Handelt es sich bei solchen Fällen vielleicht eher um Kleinigkeiten, gilt dies nicht, wenn es um harsche Kritik an der bestehenden Forschung geht. So verweist Grewe in dem kurzen methodischen Abschnitt am Beginn ihrer Arbeit (S. 6f.) zurecht darauf, dass manche der von ihr untersuchten Objekte bisher in der Forschung keine oder nur eine untergeordnete Rolle spielen. Diese Nicht-Bearbeitung führt die Autorin zurück auf den Umstand, dass diese Gegenstände in der Forschungs-Community als der Erschließung unwürdig gelten („the wasteland of subjects deemed unworthy of study“, S. 6). Vergebens sucht man nach Belegen für diese stark moralisierende Kritik. Ebenso wenig stellt Grewe fachgeschichtliche Überlegungen dazu an, dass die bild- und kulturwissenschaftlichen Turns zu einer extremen Erweiterung des Gegenstandsfeldes geführt haben, wodurch sich eine erhebliche Konkurrenz zwischen potenziellen Untersuchungsobjekten ergibt. Der Schluss von ‚nicht bearbeitet‘ auf ‚der Bearbeitung unwürdig‘ ist also keineswegs so notwendig, wie von der Verfasserin präsentiert.

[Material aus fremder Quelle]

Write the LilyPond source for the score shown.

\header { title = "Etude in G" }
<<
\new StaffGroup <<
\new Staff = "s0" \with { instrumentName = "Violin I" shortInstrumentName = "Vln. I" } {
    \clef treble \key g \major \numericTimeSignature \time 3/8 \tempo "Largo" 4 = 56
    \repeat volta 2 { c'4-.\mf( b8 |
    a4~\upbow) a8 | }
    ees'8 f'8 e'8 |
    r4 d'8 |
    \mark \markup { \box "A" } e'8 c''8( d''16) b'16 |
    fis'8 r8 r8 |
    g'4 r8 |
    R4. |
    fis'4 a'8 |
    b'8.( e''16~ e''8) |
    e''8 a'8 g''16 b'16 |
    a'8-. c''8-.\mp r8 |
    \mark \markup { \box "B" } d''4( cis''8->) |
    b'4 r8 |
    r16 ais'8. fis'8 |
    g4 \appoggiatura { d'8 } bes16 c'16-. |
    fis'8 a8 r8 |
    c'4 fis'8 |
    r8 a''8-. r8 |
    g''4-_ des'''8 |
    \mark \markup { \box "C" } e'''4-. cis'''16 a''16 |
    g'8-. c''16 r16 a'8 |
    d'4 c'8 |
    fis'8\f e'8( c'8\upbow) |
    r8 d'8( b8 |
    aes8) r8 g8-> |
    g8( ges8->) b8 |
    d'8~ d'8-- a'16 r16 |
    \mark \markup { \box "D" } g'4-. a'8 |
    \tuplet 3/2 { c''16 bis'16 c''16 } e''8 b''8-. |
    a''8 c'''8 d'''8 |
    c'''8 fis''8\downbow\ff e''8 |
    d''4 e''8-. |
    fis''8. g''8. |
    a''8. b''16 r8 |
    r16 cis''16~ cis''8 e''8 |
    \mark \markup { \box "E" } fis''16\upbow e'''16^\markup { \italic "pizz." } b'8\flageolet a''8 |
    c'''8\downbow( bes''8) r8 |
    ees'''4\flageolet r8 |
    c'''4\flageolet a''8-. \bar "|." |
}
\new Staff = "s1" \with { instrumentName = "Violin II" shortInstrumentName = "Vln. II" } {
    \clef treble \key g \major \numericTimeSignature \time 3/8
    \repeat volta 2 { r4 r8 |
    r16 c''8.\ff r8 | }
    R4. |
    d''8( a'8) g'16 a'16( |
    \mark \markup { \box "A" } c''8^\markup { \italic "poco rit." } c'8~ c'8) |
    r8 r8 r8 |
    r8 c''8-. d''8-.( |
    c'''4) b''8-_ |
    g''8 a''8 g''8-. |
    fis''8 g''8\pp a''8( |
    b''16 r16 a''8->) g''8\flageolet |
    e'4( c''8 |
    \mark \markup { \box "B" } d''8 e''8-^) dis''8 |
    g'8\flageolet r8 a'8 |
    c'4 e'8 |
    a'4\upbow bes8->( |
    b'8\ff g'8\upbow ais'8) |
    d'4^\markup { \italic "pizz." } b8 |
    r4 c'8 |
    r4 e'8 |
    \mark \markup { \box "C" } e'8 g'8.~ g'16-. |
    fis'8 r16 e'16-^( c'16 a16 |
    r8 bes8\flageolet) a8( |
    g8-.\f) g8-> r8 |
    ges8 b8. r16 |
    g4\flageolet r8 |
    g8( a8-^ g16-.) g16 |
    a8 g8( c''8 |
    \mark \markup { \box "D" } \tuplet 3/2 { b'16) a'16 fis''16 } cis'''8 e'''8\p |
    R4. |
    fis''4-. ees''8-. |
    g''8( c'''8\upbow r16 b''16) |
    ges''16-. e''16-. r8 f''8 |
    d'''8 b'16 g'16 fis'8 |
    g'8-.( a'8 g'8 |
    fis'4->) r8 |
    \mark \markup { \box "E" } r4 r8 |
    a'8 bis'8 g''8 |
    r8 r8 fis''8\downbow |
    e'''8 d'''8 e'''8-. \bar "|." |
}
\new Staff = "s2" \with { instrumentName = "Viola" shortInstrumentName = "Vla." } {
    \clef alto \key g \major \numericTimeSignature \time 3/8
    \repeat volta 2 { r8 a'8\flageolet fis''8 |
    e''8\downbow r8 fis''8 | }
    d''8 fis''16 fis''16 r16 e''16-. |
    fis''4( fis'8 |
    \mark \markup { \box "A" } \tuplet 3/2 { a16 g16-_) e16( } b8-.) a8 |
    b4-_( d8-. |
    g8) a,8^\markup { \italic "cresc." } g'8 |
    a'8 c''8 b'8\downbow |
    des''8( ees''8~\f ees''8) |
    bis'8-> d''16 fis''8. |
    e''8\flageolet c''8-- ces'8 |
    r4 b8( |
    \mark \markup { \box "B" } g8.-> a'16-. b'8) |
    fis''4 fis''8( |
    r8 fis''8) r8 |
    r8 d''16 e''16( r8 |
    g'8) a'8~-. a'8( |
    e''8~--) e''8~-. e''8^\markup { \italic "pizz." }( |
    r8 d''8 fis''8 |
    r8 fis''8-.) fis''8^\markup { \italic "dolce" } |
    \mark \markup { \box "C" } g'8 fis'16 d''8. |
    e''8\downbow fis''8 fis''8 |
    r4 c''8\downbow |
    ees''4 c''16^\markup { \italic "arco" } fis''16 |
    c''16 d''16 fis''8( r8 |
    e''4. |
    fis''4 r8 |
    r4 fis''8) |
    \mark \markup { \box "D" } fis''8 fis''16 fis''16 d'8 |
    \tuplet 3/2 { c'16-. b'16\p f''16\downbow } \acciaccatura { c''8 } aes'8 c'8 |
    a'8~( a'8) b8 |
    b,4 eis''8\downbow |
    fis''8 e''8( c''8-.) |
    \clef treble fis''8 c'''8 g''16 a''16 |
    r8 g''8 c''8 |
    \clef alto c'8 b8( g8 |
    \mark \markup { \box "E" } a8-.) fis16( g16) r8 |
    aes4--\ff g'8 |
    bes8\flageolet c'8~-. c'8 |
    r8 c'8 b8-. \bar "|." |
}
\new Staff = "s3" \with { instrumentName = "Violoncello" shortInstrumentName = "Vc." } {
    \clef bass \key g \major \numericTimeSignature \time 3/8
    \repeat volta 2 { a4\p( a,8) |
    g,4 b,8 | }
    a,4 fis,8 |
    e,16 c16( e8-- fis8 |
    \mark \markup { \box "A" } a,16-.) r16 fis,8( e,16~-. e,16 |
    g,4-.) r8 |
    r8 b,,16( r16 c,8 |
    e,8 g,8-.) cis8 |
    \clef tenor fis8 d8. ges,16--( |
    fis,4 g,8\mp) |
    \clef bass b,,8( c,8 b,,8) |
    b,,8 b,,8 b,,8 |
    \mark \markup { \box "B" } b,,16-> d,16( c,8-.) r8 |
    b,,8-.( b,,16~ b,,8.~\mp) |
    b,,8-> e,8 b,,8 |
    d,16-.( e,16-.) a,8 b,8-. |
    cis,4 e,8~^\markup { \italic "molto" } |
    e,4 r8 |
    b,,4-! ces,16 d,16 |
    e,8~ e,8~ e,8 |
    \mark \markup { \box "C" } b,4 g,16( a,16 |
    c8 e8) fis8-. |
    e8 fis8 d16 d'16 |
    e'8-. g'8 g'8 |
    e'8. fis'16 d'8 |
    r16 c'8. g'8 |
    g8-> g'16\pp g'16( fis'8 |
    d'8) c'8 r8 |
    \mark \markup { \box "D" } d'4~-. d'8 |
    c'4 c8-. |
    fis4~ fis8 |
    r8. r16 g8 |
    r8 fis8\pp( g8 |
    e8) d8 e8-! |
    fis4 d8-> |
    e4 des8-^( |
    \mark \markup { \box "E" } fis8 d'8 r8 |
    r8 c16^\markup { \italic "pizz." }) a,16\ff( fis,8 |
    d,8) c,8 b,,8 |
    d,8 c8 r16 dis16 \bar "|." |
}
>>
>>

Diesem Schwachpunkt von The Arabesque from Kant to Comics stehen die deutlichen Stärken der Monografie gegenüber. Dabei ist zunächst die Fähigkeit Grewes zur rhetorischen wie inhaltlichen Pointierung zu nennen. Diese führt nicht nur zu einer hohen Eingängigkeit der Lektüre. Ebenso bringt sie Ordnung in das Geflecht der sehr unterschiedlichen Medien und Kontexte und lässt darüber hinaus einen roten Faden zwischen den Einzelstudien entstehen. Ferner ermöglicht es die inhaltliche Pointierung – im Sinne einer produktiven Verkürzung – überhaupt erst, einen so breiten zeitlichen Bogen zu schlagen. Dergestalt wird sichtbar, wie stark Akteure wie von Schadow und Busch dem Erbe der romantischen Arabeske verpflichtet sind, auch wenn sie es nicht einfach ungebrochen fortführen.

Als zweite Stärke von Grewes Studie ist die bereits thematisierte Variabilität anzuführen. Dies gilt zum einen in Bezug auf die unterschiedlichen Medien, die – über unterschiedliche Formate und Status hinweg – in den Blick geraten. Dabei werden die Untersuchungsobjekte nicht als homogene (Computerbildschirm-)Masse behandelt, sondern in ihren gestalterischen und materiellen Eigenheiten ernst genommen. Bücher sind in Grewes Publikation immer mehr als nur gedruckte Texte. Die Stärke der Variabilität lässt sich darüber hinaus in einer zweiten Hinsicht bestimmen. Nämlich insofern The Arabesque from Kant to Comics nicht von einem autonom-abgeschotteten Bereich ‚Kunst‘ ausgeht. Die Qualität des Buches liegt dabei darin, dass es eben nicht nur nach rechts in den Bereich der Kunstphilosophie und Drucktechnikgeschichte, sondern auch nach links in die Bereiche Rechts- und Wirtschaftsgeschichte blickt. Sein Anspruch ist in diesem Zusammenhang immer auch, Wechselverhältnisse zwischen den genannten Feldern aufzuzeigen. So etwa, wenn es um die Herausbildung eines bestimmten Autorschafts- und Werkkonzeptes geht (S. 14f.). Es ist insbesondere diese Variabilität, oder anders gesagt: der im positiven Sinne kaleidoskopische Blick, den Grewe auf die Geschichte der romantischen Arabeske wirft, der The Arabesque from Kant to Comics zu einer lohnenden Lektüre macht.